Publicado em 2 de julho de 2016 às 13h04.

A queda do preço do petróleo, e consequentemente a redução dos royalties, agravaram a crise do Rio de Janeiro. Para especialistas ouvidos pela Agência Brasil, o estado criou uma dependência do dinheiro dos royalties, deixando de investir em outros setores da economia, e utilizou mal os recursos que abasteceram por anos os cofres estaduais.

E agora, sem dinheiro para arcar com compromissos, o governo do Estado busca novas fontes de receita e conta com o socorro da União.
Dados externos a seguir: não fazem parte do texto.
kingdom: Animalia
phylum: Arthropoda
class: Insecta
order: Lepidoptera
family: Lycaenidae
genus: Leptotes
Para o professor de Planejamento Energético do Instituto Alberto Luiz Coimbra de Pós-Graduação e Pesquisa de Engenharia da Universidade Federal do Rio de Janeiro (Coppe/UFRJ), Alexandre Szklo, o Rio de Janeiro já passava por uma crise financeira, que foi aliviada com o boom da produção e exploração de petróleo no estado, incentivada com a descoberta do pré-sal em 2007. No entanto, com a baixa do preço do barril, os problemas voltaram e com força maior.

“O Rio de Janeiro passava por uma crise, teve uma ressurgência econômica atrelada ao petróleo. Agora, revive a crise e com uma característica de maior complexidade, porque a população do Rio de Janeiro cresceu, a economia cresceu. A complexidade dos serviços demandados pela população e requeridos pelo estado do Rio de Janeiro são muito maiores hoje do que anteriormente ao boom da indústria do petróleo fluminense”, disse Szklo, em entrevista à Agência Brasil.
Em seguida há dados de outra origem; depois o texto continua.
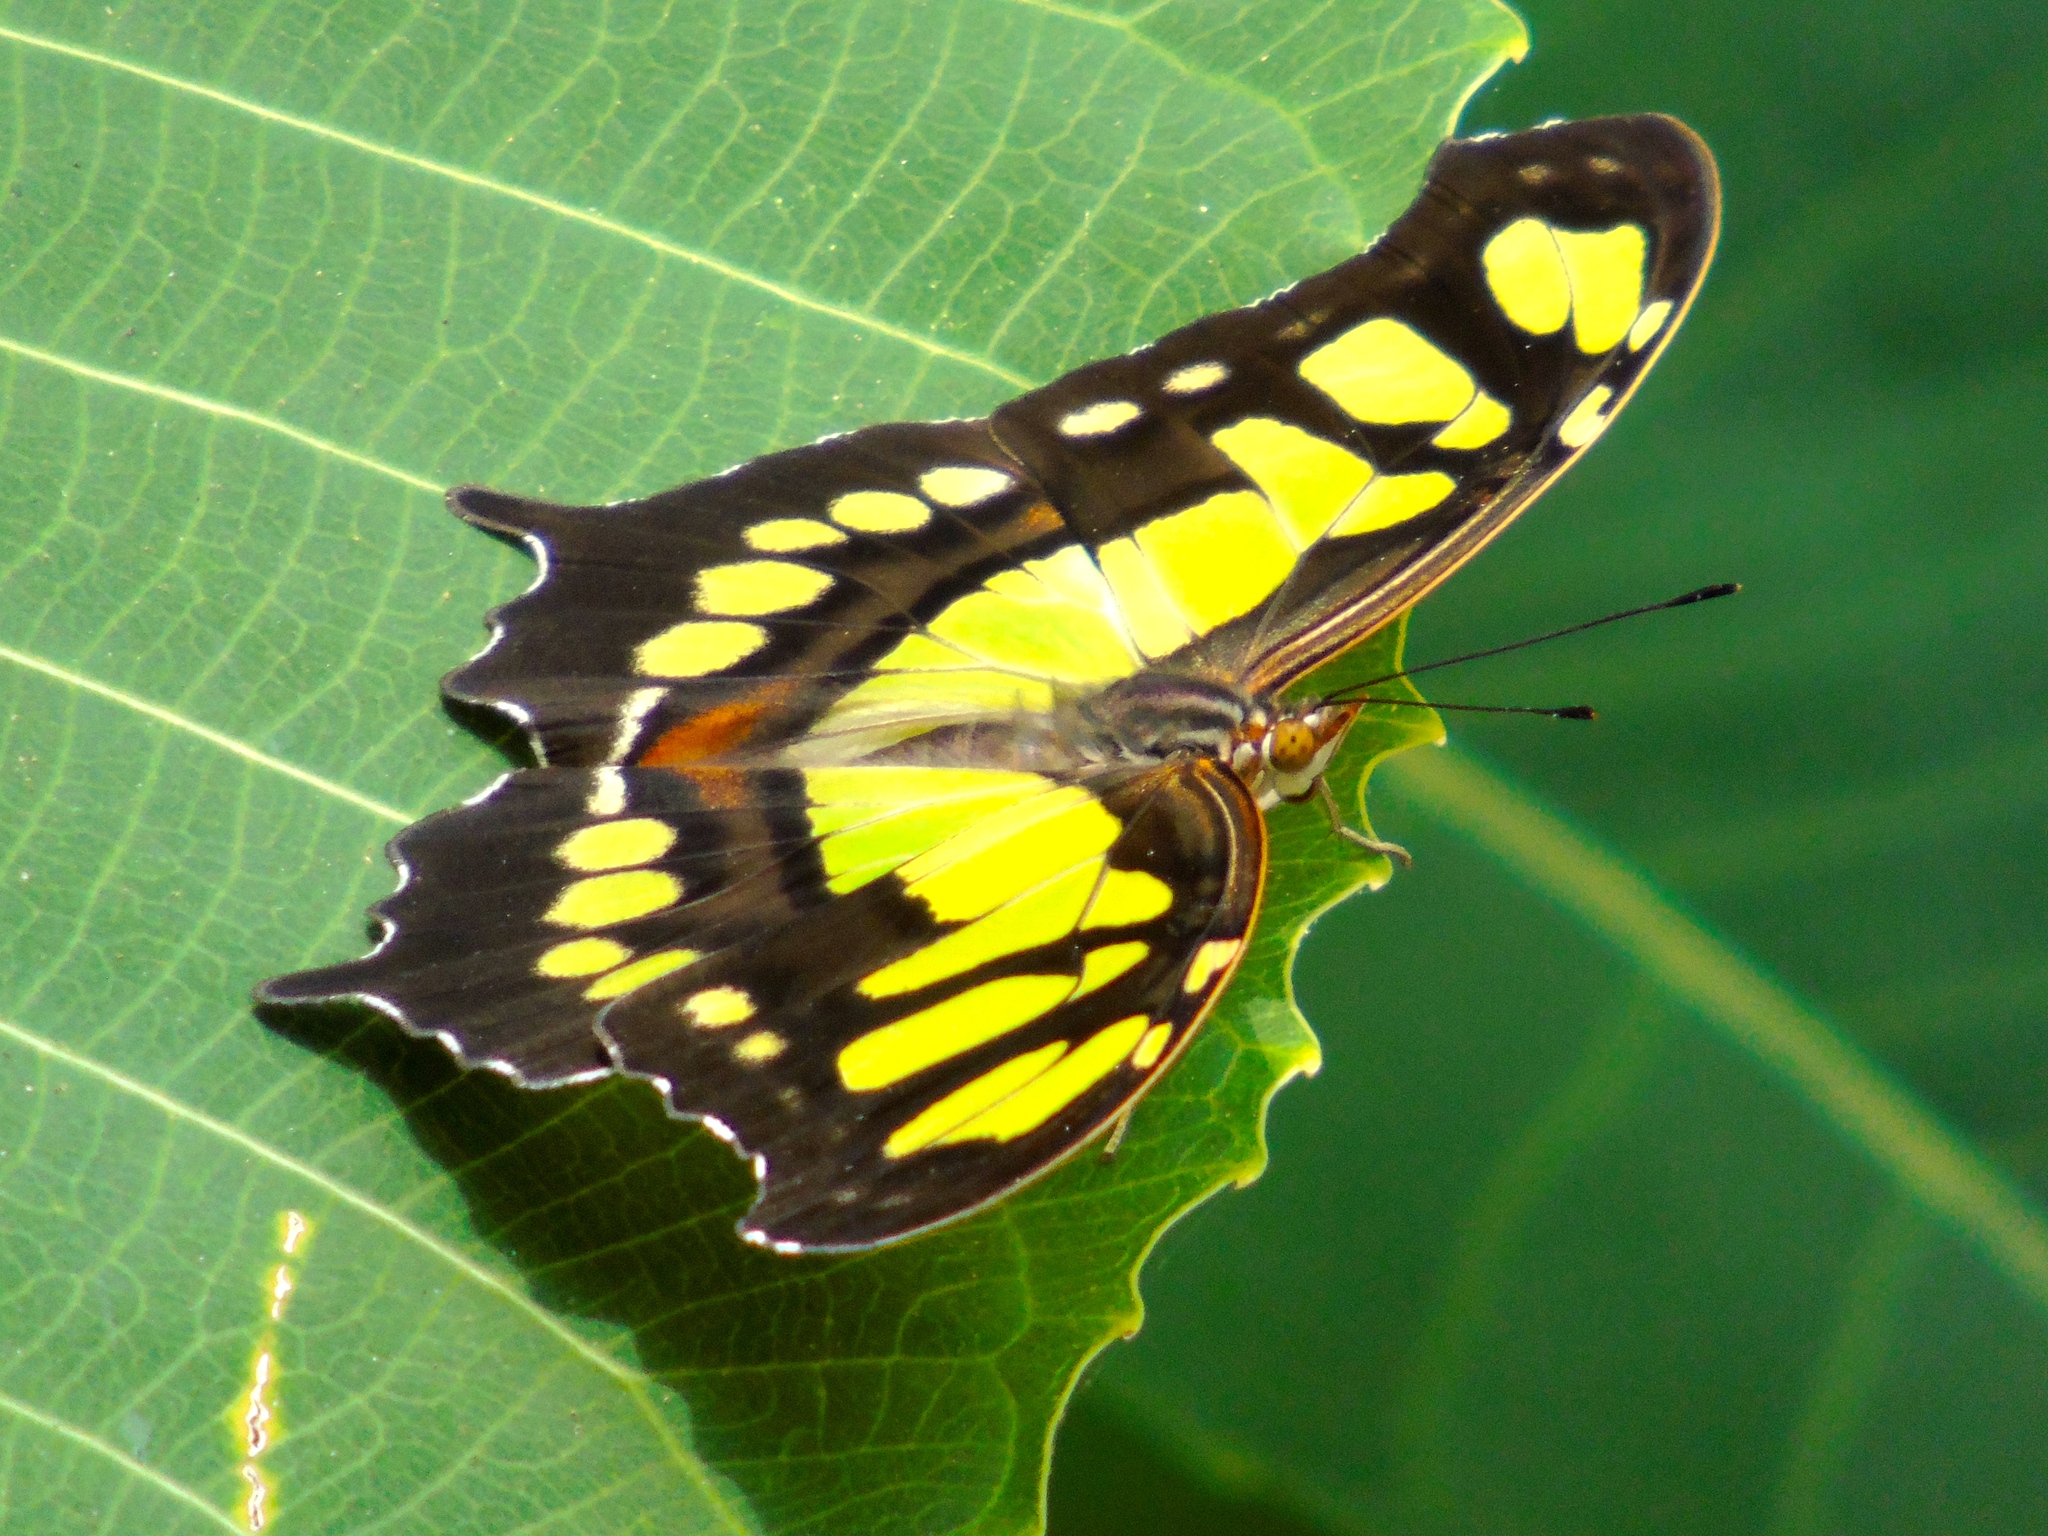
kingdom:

Em 2016, o estado do Rio de Janeiro prevê arrecadar R$ 58,8 bilhões e as despesas devem ficar em R$ 78,8 bilhões, o que significa um déficit perto de R$ 20 bilhões. A queda de arrecadação e os reflexos da crise econômica do Brasil são apontados pelo governo estadual como alguns dos fatores que levaram à difícil situação financeira.

No caso do petróleo, a queda nos preços do produto e a redução de projetos da Petrobras afetaram a cadeia de fornecedores e, com isso, a arrecadação com ICMS caiu. Nos primeiros quatro meses de 2016, a receita com o tributo atingiu R$ 10,7 bilhões. Já com os royalties, a queda na arrecadação ficou em 38% de 2014 a 2015, e para 2016 a previsão de recuo é de 60%, se comparado com o recolhimento há dois anos.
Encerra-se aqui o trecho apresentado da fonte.